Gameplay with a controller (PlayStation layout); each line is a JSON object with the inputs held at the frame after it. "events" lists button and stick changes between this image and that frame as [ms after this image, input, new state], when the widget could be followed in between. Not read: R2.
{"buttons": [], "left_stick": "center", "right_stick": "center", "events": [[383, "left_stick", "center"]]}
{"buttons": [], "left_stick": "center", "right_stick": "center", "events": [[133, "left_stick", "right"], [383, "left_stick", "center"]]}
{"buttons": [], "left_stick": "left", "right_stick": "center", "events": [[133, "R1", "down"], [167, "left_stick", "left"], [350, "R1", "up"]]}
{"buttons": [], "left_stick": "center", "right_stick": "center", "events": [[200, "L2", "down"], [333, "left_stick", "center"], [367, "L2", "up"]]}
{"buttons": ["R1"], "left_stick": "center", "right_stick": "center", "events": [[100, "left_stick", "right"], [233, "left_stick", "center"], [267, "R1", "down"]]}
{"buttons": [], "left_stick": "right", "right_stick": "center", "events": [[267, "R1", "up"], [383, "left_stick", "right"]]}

+-------+

From the data, collect all lines where the string "buttons" appears.

Answer for the task
{"buttons": [], "left_stick": "center", "right_stick": "center", "events": [[383, "left_stick", "center"]]}
{"buttons": [], "left_stick": "center", "right_stick": "center", "events": [[133, "left_stick", "right"], [383, "left_stick", "center"]]}
{"buttons": [], "left_stick": "left", "right_stick": "center", "events": [[133, "R1", "down"], [167, "left_stick", "left"], [350, "R1", "up"]]}
{"buttons": [], "left_stick": "center", "right_stick": "center", "events": [[200, "L2", "down"], [333, "left_stick", "center"], [367, "L2", "up"]]}
{"buttons": ["R1"], "left_stick": "center", "right_stick": "center", "events": [[100, "left_stick", "right"], [233, "left_stick", "center"], [267, "R1", "down"]]}
{"buttons": [], "left_stick": "right", "right_stick": "center", "events": [[267, "R1", "up"], [383, "left_stick", "right"]]}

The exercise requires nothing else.